▸ **Extrait du document**:
__________________________________________________

En 2023, les autorités guinéennes ont mis en lumière des écarts massifs entre les revenus déclarés et estimés de sociétés minières liées à la Russie et à la Chine. Ces pratiques, dénoncées par le Conseil national de la transition (CNT), priveraient l’État de ressources cruciales pour le développement économique et social.
Des fraudes fiscales massives dans les mines de bauxite en Guinée
Selon les données du CNT, les multinationales opérant dans la bauxite et l’aluminium en Guinée, notamment RUSAL (via sa filiale COBAD) et CHALCO, auraient largement sous-déclaré leurs chiffres d’affaires en 2023. COBAD aurait déclaré 491 milliards de francs guinéens (GNF), contre un chiffre estimé à 5 681 milliards GNF. De son côté, CHALCO aurait déclaré 1 352 milliards GNF pour un volume estimé à 4 533 milliards GNF. Ces écarts représentent plusieurs milliards de dollars susceptibles d’échapper au Trésor public guinéen, dans un pays pourtant riche en ressources minières stratégiques.

__________________________________________________

[Entrées de données enregistrées]
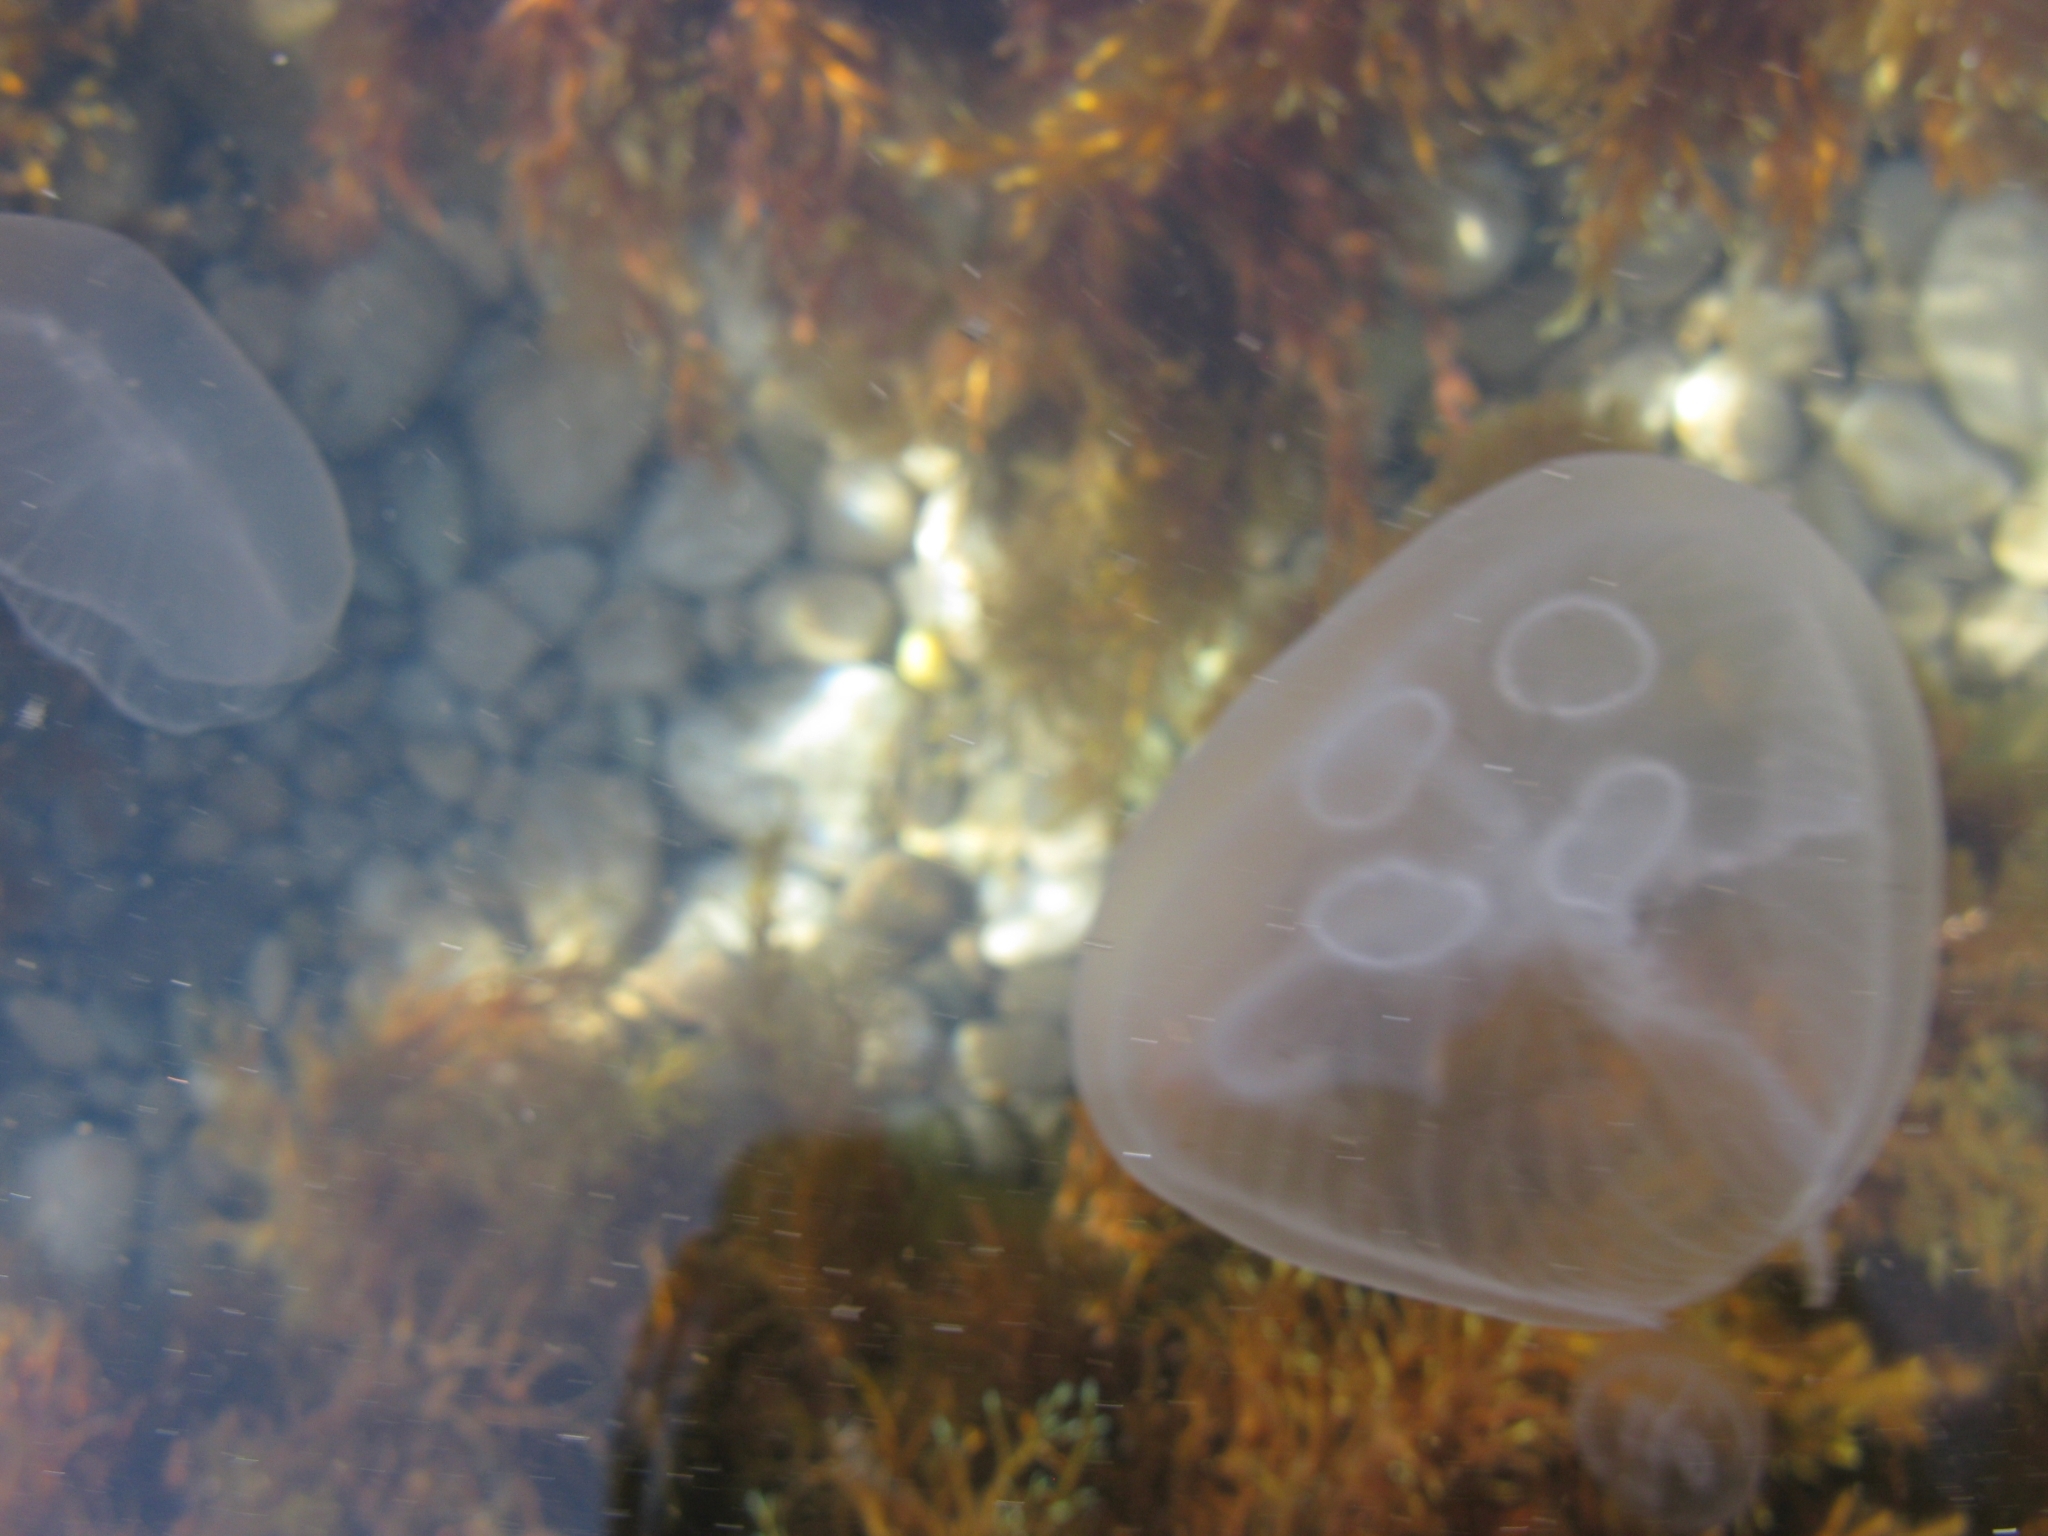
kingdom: Animalia
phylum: Cnidaria
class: Scyphozoa
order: Semaeostomeae
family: Ulmaridae
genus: Aurelia
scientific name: Aurelia aurita
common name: Moon jellyfish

__________________________________________________

▸ **Consigne**:
Recopiez fidèlement le passage de l'extrait sur les fraudes minières en Guinée qui va de « Des fraudes fiscales » à « ressources minières stratégiques. », ces deux bornes comprises.

▸ **Réponse rédigée**:
Des fraudes fiscales massives dans les mines de bauxite en Guinée
Selon les données du CNT, les multinationales opérant dans la bauxite et l’aluminium en Guinée, notamment RUSAL (via sa filiale COBAD) et CHALCO, auraient largement sous-déclaré leurs chiffres d’affaires en 2023. COBAD aurait déclaré 491 milliards de francs guinéens (GNF), contre un chiffre estimé à 5 681 milliards GNF. De son côté, CHALCO aurait déclaré 1 352 milliards GNF pour un volume estimé à 4 533 milliards GNF. Ces écarts représentent plusieurs milliards de dollars susceptibles d’échapper au Trésor public guinéen, dans un pays pourtant riche en ressources minières stratégiques.